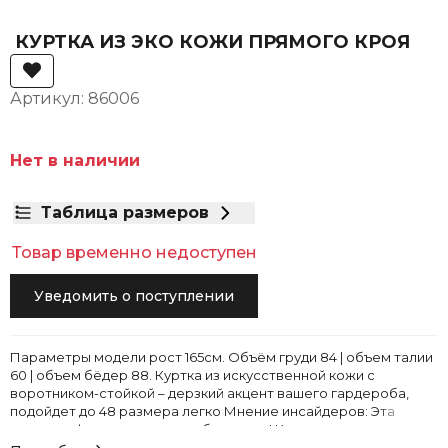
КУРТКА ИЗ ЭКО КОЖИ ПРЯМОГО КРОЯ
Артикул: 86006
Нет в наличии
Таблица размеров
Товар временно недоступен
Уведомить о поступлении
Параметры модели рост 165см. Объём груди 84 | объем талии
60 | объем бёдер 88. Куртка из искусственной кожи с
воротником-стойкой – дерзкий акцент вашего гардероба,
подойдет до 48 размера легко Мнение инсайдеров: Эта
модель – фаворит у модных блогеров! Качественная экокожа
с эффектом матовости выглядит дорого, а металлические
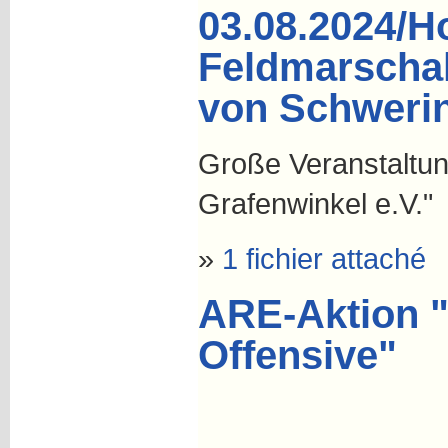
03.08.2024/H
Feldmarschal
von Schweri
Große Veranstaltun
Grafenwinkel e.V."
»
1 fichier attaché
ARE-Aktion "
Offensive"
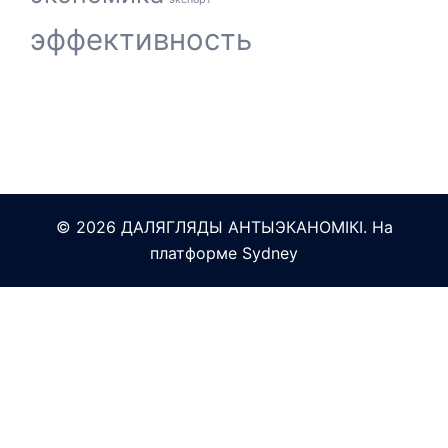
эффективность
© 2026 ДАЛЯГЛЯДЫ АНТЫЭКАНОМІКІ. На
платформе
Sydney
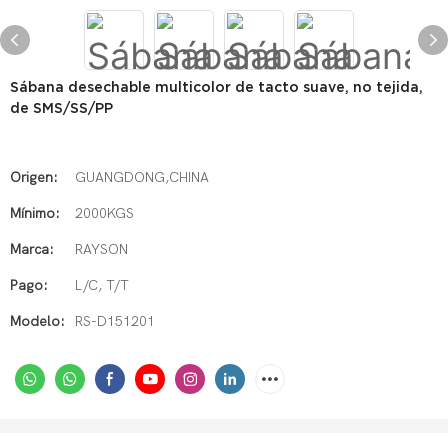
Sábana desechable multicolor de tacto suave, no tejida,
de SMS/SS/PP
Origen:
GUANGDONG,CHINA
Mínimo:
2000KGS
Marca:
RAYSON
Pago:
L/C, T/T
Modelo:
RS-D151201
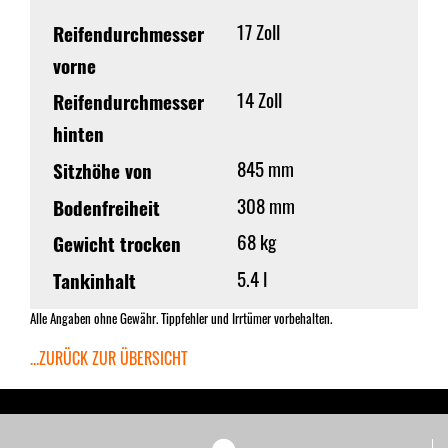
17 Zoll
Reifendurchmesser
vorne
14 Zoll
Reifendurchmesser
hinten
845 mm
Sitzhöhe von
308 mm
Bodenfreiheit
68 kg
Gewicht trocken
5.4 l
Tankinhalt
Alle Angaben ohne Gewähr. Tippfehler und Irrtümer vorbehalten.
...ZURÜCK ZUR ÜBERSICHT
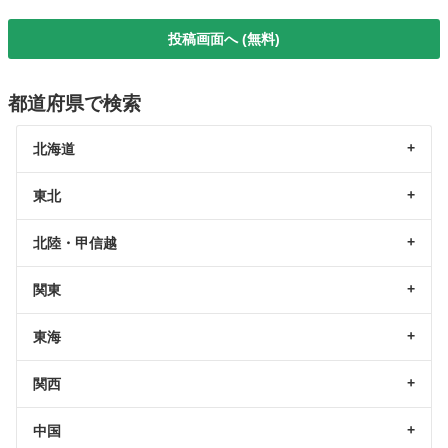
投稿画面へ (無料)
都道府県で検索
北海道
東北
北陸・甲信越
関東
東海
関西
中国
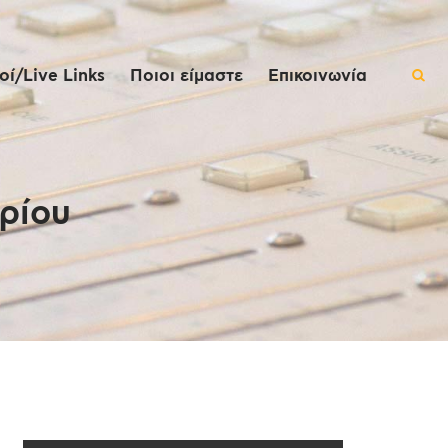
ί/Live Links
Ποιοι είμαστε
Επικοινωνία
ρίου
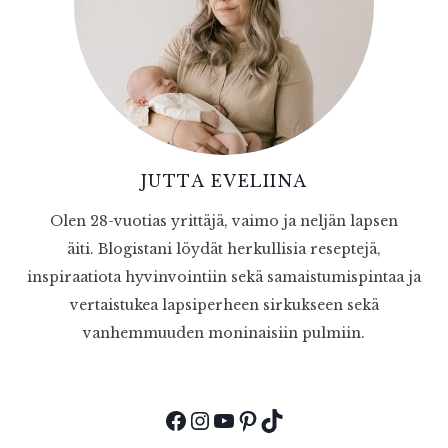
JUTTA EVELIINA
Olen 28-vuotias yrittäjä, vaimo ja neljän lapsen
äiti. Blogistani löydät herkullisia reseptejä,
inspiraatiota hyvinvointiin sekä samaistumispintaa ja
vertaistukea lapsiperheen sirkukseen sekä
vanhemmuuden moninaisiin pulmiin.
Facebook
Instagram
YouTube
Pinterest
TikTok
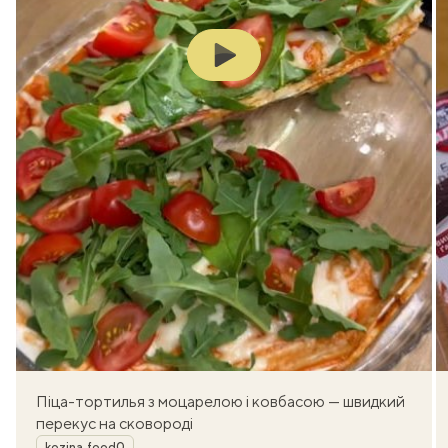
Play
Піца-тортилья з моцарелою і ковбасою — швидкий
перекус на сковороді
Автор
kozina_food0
· · · · · · ·
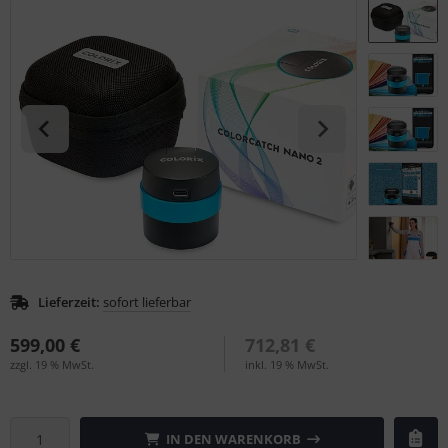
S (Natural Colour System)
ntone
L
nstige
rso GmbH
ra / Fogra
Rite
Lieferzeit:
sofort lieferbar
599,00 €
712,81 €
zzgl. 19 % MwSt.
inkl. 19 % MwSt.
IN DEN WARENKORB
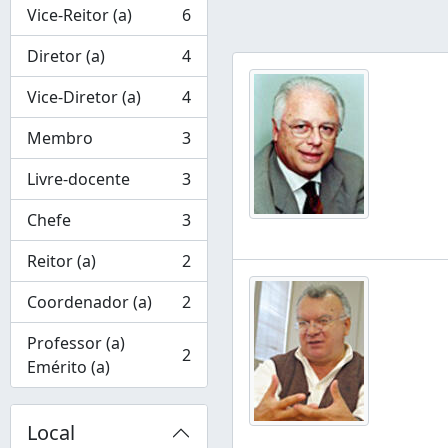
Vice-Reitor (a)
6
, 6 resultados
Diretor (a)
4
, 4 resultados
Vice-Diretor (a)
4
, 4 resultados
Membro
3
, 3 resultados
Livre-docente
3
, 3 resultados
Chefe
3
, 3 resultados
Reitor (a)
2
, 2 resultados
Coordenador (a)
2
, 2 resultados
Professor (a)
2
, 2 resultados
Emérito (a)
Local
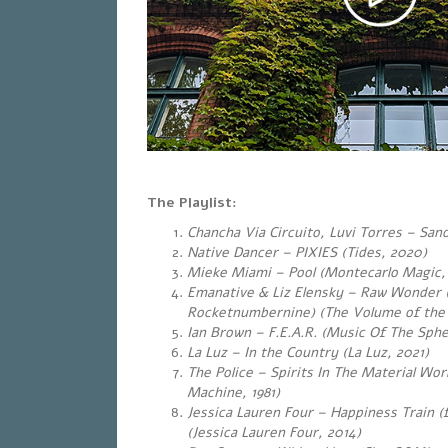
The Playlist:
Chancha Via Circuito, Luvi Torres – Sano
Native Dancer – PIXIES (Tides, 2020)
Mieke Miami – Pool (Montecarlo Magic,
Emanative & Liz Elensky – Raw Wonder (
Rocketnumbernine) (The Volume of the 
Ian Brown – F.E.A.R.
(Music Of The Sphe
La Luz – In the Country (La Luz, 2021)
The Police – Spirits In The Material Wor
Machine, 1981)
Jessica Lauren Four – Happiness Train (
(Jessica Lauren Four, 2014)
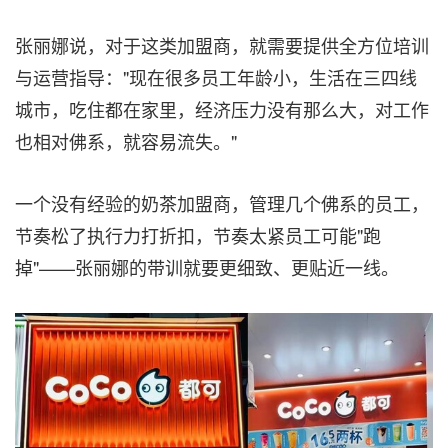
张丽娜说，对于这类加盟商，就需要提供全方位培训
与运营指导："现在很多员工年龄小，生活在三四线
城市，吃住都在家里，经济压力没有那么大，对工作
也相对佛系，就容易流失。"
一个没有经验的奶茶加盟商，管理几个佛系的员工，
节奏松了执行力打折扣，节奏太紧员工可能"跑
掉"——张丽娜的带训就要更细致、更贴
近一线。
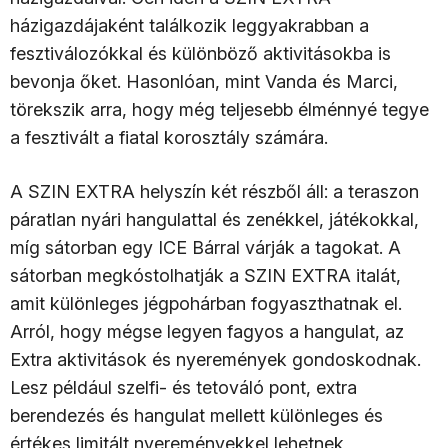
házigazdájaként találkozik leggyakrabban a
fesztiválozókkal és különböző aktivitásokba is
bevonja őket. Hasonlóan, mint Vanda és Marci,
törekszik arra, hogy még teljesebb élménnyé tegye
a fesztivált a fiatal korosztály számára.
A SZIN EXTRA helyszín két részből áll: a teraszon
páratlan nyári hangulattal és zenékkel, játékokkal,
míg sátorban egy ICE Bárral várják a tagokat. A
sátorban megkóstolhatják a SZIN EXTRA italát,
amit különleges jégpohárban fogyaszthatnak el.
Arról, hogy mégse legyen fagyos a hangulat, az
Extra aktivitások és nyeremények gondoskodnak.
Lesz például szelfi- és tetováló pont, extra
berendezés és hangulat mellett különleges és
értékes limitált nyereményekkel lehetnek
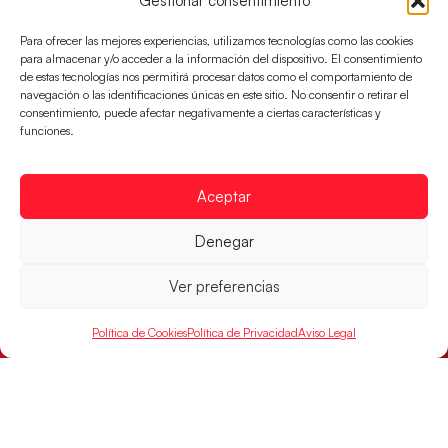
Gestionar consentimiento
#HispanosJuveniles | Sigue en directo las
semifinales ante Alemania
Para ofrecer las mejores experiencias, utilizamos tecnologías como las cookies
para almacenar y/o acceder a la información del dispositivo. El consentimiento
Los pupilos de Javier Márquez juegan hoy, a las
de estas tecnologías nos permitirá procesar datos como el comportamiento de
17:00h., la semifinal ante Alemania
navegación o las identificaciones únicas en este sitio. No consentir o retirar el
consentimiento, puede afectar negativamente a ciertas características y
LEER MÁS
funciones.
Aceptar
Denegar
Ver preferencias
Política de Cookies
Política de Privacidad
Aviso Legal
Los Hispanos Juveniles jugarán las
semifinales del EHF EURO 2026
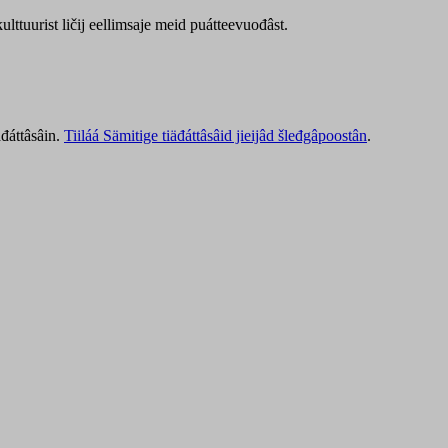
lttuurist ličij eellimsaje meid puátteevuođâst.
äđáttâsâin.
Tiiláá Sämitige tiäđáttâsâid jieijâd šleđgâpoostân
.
· · · · · · ·
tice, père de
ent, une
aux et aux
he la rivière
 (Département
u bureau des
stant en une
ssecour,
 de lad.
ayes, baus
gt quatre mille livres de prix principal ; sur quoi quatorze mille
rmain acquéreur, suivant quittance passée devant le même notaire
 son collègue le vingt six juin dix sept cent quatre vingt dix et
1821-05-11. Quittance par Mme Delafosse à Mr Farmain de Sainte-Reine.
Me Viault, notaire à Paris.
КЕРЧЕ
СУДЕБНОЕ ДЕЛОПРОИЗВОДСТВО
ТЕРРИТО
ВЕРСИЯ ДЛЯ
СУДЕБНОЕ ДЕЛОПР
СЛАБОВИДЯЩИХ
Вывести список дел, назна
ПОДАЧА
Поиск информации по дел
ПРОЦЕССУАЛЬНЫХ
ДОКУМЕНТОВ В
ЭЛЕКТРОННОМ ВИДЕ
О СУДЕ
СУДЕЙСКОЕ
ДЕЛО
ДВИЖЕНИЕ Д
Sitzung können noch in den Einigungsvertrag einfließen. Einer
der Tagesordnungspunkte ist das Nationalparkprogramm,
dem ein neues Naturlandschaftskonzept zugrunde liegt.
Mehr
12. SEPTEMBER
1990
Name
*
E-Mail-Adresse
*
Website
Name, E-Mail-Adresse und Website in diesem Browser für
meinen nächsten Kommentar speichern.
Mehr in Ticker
· · · · · · ·
**Your instructions:**
Up in the listing, locate the line with "äiti. Blogistani löydät"; print it and every line after it down to the line with "kozina_food0", which is included too. Skip the pictures.

**Task result:**
äiti. Blogistani löydät herkullisia reseptejä,
inspiraatiota hyvinvointiin sekä samaistumispintaa ja
vertaistukea lapsiperheen sirkukseen sekä
vanhemmuuden moninaisiin pulmiin.
Facebook
Instagram
YouTube
Pinterest
TikTok
Play
Піца-тортилья з моцарелою і ковбасою — швидкий
перекус на сковороді
Автор
kozina_food0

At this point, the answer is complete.